Then the governor of Wisconsin got involved and proclaimed it Birkie Week, and how great it is that the Birkie brings in 26 million dollars annually to the local economy of the region (that’s nearly $1,000 per person for Sawyer and Bayfield counties!). That’s fantastic. It won’t be bringing in that much this year, of course, as many events—and perhaps the whole race—are canceled, because of warm temperatures. And there’s a pretty obvious trend of less and less snowpack in northern Wisconsin. A lot of use can probably figure out that this is due to climate change. But not the Wisconsin DNR, because they say it’s debatable, because that’s what Scott Walker thinks. Or doesn’t think.
Now the Birkie trail looks like this:
I’m sure Scott Walker would tell you that this kind of thing just happens, but the data are pretty clear. This will happen more and more. And with every snowflake that melts, it’s draining dollars out of of the local economy. I’m on an email thread with a lot of out-of-towners who spend real money to come to Wisconsin, buy food, rent houses, and drink plenty of beer. They’re not coming to look at a pile of slush.

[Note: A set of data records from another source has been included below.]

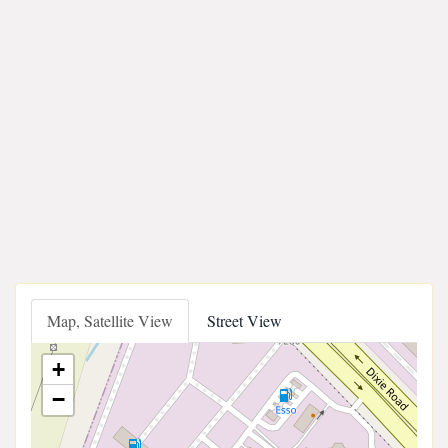
Map, Satellite View
Street View
+
−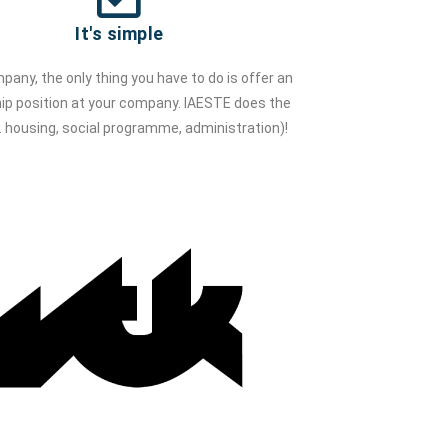
It's simple
pany, the only thing you have to do is offer an
hip position at your company. IAESTE does the
.e. housing, social programme, administration)!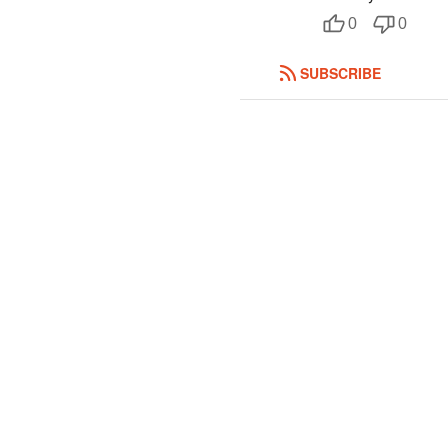
0
0
SUBSCRIBE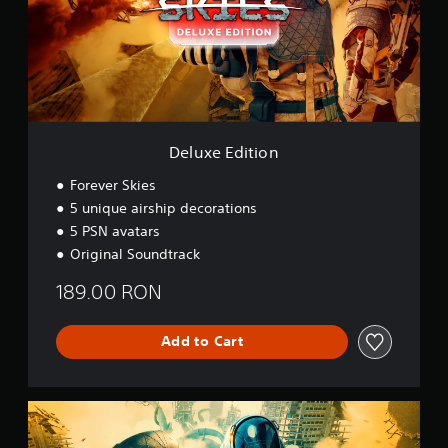
E
d
i
t
i
o
n
Deluxe Edition
Forever Skies
5 unique airship decorations
5 PSN avatars
Original Soundtrack
189.00 RON
Add to Cart
H
e
l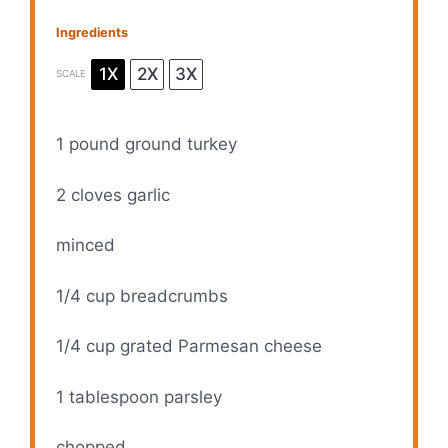
Ingredients
1X
2X
3X
SCALE
1
pound ground turkey
2
cloves garlic
minced
1/4 cup
breadcrumbs
1/4 cup
grated Parmesan cheese
1 tablespoon
parsley
chopped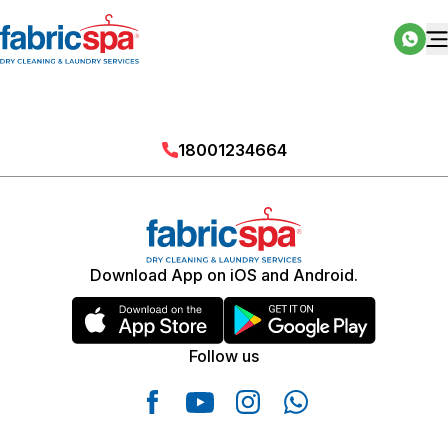
18001234664
Download App on iOS and Android.
Follow us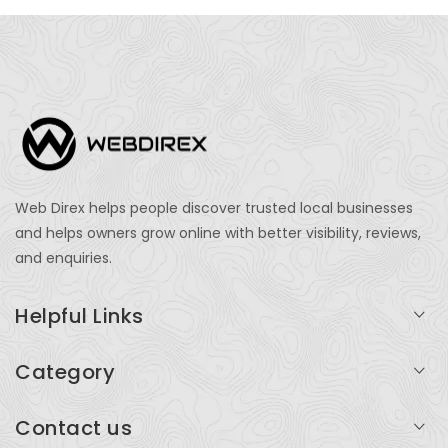
Web Direx helps people discover trusted local businesses
and helps owners grow online with better visibility, reviews,
and enquiries.
Helpful Links
Login
Category
My Account
Professional Services
Contact us
Add Listing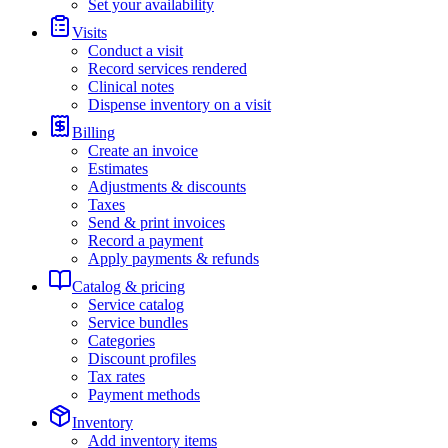
Set your availability
Visits
Conduct a visit
Record services rendered
Clinical notes
Dispense inventory on a visit
Billing
Create an invoice
Estimates
Adjustments & discounts
Taxes
Send & print invoices
Record a payment
Apply payments & refunds
Catalog & pricing
Service catalog
Service bundles
Categories
Discount profiles
Tax rates
Payment methods
Inventory
Add inventory items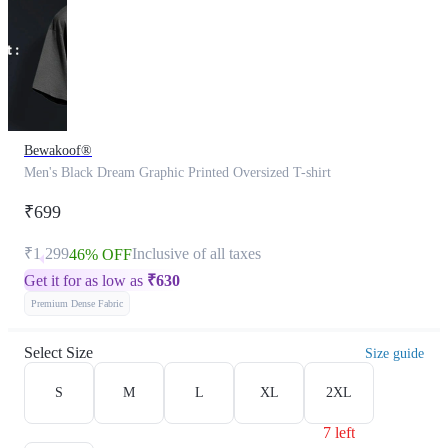
Bewakoof®
Men's Black Dream Graphic Printed Oversized T-shirt
₹699
₹1,299
Inclusive of all taxes
46% OFF
Get it for as low as
₹
630
Premium Dense Fabric
Select Size
Size guide
S
M
L
XL
2XL
7 left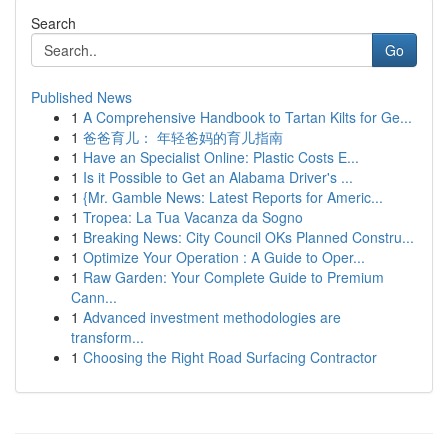
Search
Go
Published News
1
A Comprehensive Handbook to Tartan Kilts for Ge...
1
爸爸育儿： 年轻爸妈的育儿指南
1
Have an Specialist Online: Plastic Costs E...
1
Is it Possible to Get an Alabama Driver's ...
1
{Mr. Gamble News: Latest Reports for Americ...
1
Tropea: La Tua Vacanza da Sogno
1
Breaking News: City Council OKs Planned Constru...
1
Optimize Your Operation : A Guide to Oper...
1
Raw Garden: Your Complete Guide to Premium
Cann...
1
Advanced investment methodologies are
transform...
1
Choosing the Right Road Surfacing Contractor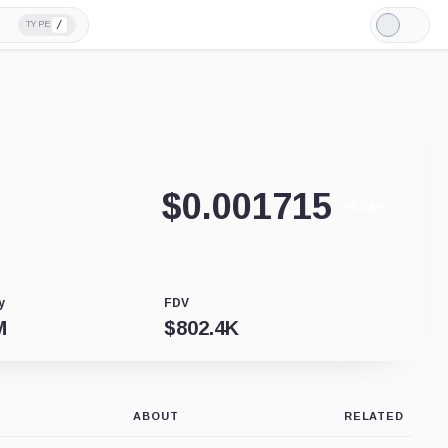
/
TYPE
Light
Mode
$
0.001715
+0.08%
y
FDV
M
$
802.4K
ABOUT
RELATED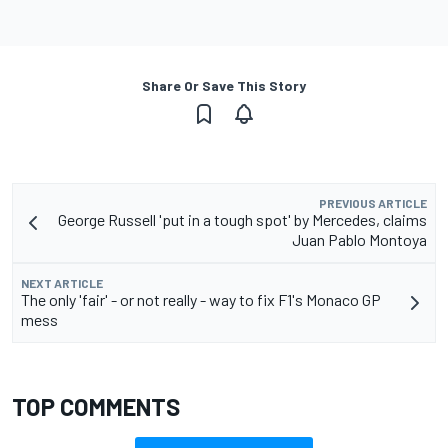
Share Or Save This Story
PREVIOUS ARTICLE
George Russell 'put in a tough spot' by Mercedes, claims
Juan Pablo Montoya
NEXT ARTICLE
The only 'fair' - or not really - way to fix F1's Monaco GP
mess
TOP COMMENTS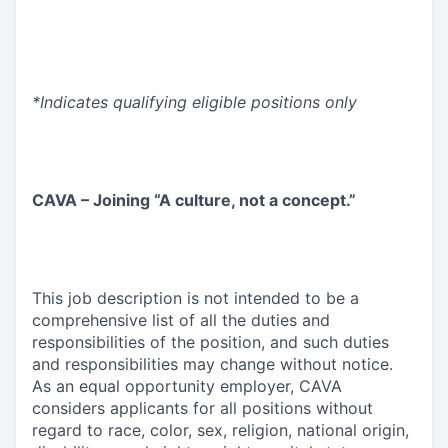
*Indicates qualifying eligible positions only
CAVA – Joining “A culture, not a concept.”
This job description is not intended to be a
comprehensive list of all the duties and
responsibilities of the position, and such duties
and responsibilities may change without notice.
As an equal opportunity employer, CAVA
considers applicants for all positions without
regard to race, color, sex, religion, national origin,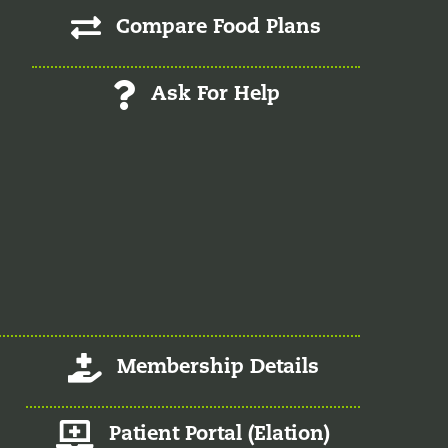
Compare Food Plans
Ask For Help
Log-In/Register
Membership Details
Member Patient Portal
Patient Portal (Elation)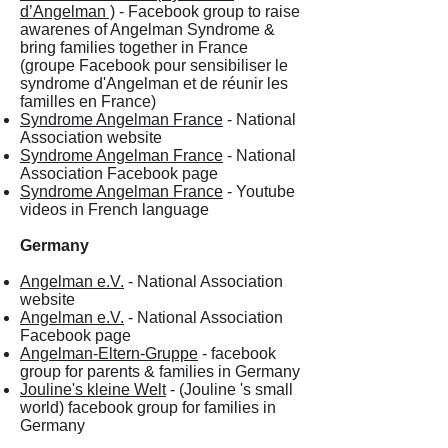
d’Angelman )
- Facebook group to raise
awarenes of Angelman Syndrome &
bring families together in France
(groupe Facebook pour sensibiliser le
syndrome d'Angelman et de réunir les
familles en France)
Syndrome Angelman France
- National
Association website
Syndrome Angelman France
- National
Association Facebook page
Syndrome Angelman France
- Youtube
videos in French language
Germany
Angelman e.V.
- National Association
website
Angelman e.V.
- National Association
Facebook page
Angelman-Eltern-Gruppe
- facebook
group for parents & families in Germany
Jouline's kleine Welt
- (Jouline 's small
world) facebook group for families in
Germany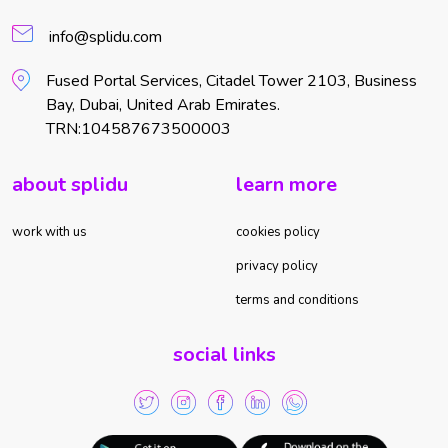
info@splidu.com
Fused Portal Services, Citadel Tower 2103, Business
Bay, Dubai, United Arab Emirates.
TRN:104587673500003
about splidu
learn more
work with us
cookies policy
privacy policy
terms and conditions
social links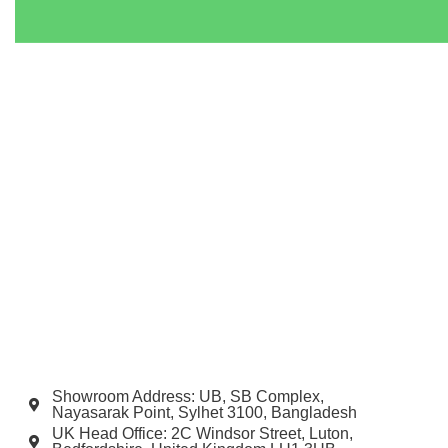
Showroom Address: UB, SB Complex,
Nayasarak Point, Sylhet 3100, Bangladesh
UK Head Office: 2C Windsor Street, Luton,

So, thanks, Scott. Not for proclaiming it Birkie week and seeing the snow melt down (correlation != causation). But for denying that climate change is a thing, and watching the economic effects hit your state right where it matters. The Birkie will be back in 2018. And in 2019. By then, maybe you won’t be and Wisconsin will be led by someone who can look at the pictures above and realize that denying climate change is bad for the Birkie. It’s bad for business. And it’s bad for Wisconsin.
The Wisconsin State Journal has this covered, too.
[Model update: 18Z GFS in south. Birkie of any sort in severe jeopardy. Thanks, Scott.]